===== Source material
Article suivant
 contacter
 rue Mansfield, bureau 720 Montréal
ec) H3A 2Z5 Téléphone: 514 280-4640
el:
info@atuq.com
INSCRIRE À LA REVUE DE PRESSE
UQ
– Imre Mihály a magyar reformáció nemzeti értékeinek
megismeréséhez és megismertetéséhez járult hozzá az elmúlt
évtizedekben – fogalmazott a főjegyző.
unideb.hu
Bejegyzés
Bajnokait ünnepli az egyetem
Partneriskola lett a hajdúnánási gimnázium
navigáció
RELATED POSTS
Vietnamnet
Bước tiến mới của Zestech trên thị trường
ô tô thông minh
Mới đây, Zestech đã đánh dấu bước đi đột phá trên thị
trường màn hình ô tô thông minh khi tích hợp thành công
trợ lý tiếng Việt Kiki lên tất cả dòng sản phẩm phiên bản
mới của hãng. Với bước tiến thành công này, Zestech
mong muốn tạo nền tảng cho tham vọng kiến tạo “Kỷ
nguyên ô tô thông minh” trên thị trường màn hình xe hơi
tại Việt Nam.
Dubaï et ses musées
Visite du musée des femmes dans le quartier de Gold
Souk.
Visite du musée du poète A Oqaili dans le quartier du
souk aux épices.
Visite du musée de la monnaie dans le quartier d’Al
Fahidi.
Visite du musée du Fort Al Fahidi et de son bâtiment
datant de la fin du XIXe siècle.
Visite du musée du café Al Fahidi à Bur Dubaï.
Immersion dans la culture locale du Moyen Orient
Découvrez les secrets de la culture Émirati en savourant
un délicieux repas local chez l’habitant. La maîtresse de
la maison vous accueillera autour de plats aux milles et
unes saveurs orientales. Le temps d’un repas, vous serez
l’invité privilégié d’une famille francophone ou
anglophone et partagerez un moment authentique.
==========
===== Source material
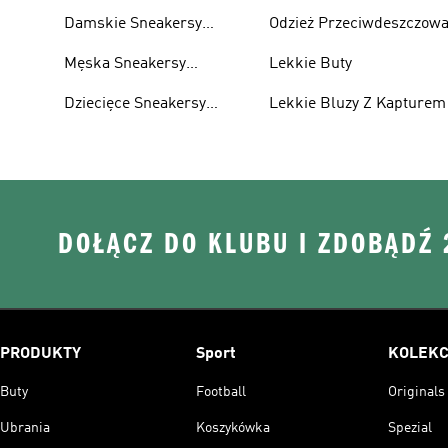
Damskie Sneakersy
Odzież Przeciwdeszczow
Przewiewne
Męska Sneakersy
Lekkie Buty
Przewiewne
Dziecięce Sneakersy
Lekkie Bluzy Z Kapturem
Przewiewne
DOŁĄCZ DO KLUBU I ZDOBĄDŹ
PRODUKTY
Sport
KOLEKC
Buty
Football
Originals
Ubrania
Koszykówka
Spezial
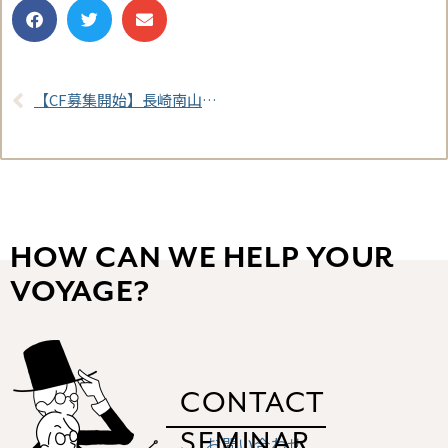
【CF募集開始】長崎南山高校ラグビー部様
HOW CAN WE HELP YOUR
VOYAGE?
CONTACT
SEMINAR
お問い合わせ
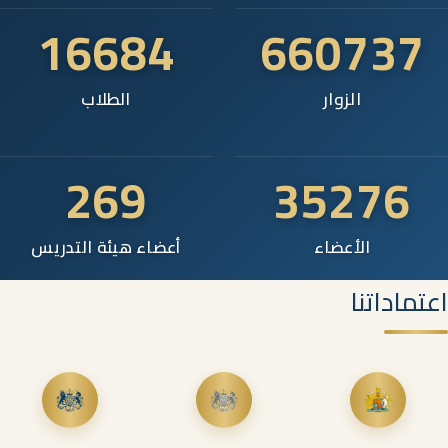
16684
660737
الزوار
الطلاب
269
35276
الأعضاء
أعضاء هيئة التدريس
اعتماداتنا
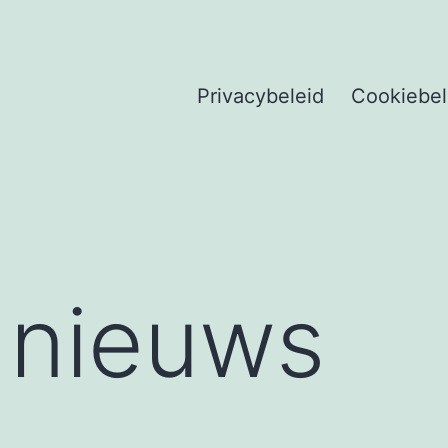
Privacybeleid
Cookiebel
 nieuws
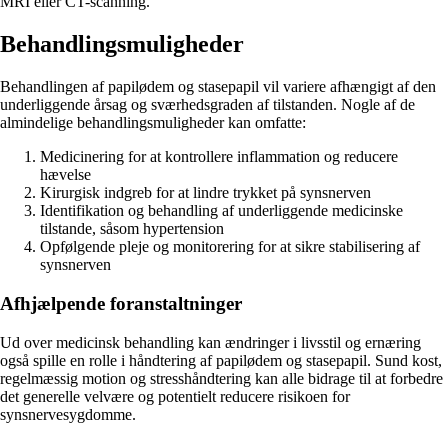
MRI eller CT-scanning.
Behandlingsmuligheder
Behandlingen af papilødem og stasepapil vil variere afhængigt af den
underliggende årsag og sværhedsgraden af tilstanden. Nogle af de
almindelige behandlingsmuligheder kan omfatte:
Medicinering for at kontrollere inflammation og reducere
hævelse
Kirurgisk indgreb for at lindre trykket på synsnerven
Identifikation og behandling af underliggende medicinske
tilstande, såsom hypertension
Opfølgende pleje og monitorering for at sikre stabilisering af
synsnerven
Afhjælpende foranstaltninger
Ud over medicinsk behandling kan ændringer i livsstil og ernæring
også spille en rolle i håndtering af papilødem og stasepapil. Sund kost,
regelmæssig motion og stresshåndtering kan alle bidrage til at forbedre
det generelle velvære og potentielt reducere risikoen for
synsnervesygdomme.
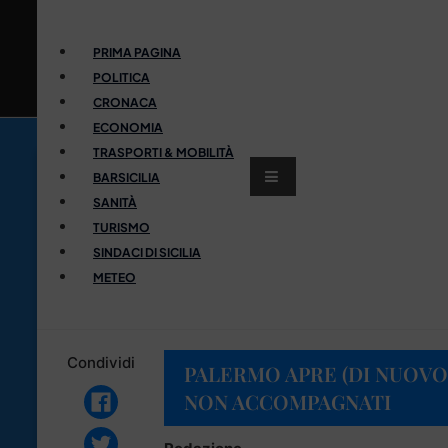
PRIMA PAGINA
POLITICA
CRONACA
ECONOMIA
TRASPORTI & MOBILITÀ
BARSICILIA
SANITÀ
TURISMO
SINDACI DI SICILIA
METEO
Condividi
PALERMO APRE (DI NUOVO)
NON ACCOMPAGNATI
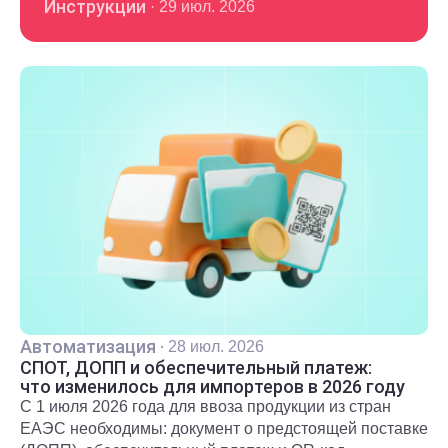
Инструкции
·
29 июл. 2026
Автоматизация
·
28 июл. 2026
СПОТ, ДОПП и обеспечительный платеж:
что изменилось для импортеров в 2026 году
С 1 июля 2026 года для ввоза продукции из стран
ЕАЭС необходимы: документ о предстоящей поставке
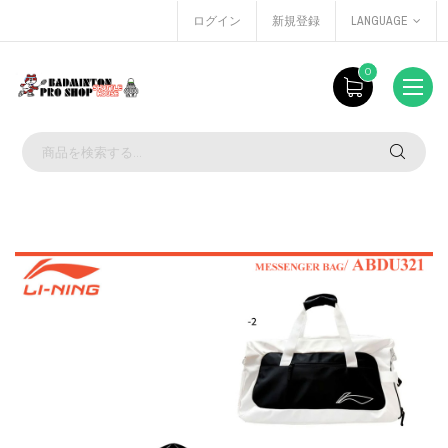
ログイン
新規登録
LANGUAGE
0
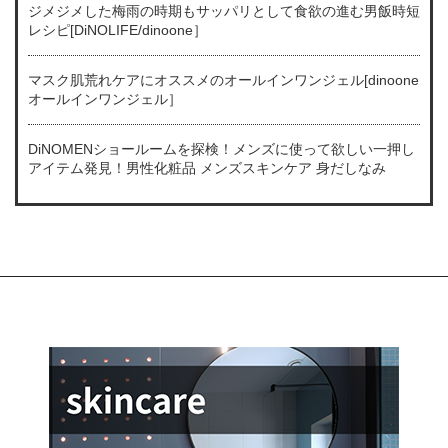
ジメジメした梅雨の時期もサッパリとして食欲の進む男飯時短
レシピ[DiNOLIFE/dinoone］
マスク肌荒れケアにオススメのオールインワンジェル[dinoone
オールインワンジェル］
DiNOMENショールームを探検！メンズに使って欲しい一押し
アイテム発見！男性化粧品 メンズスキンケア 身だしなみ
==========
**Action item**
Present the stretch of the records above from "PRIMA PAGINA" through "NON ACCOMPAGNATI" as a numbered list, leaving out any blank lines.

**Task solution**
1. PRIMA PAGINA
2. POLITICA
3. CRONACA
4. ECONOMIA
5. TRASPORTI & MOBILITÀ
6. BARSICILIA
7. SANITÀ
8. TURISMO
9. SINDACI DI SICILIA
10. METEO
11. Condividi
12. PALERMO APRE (DI NUOVO)
13. NON ACCOMPAGNATI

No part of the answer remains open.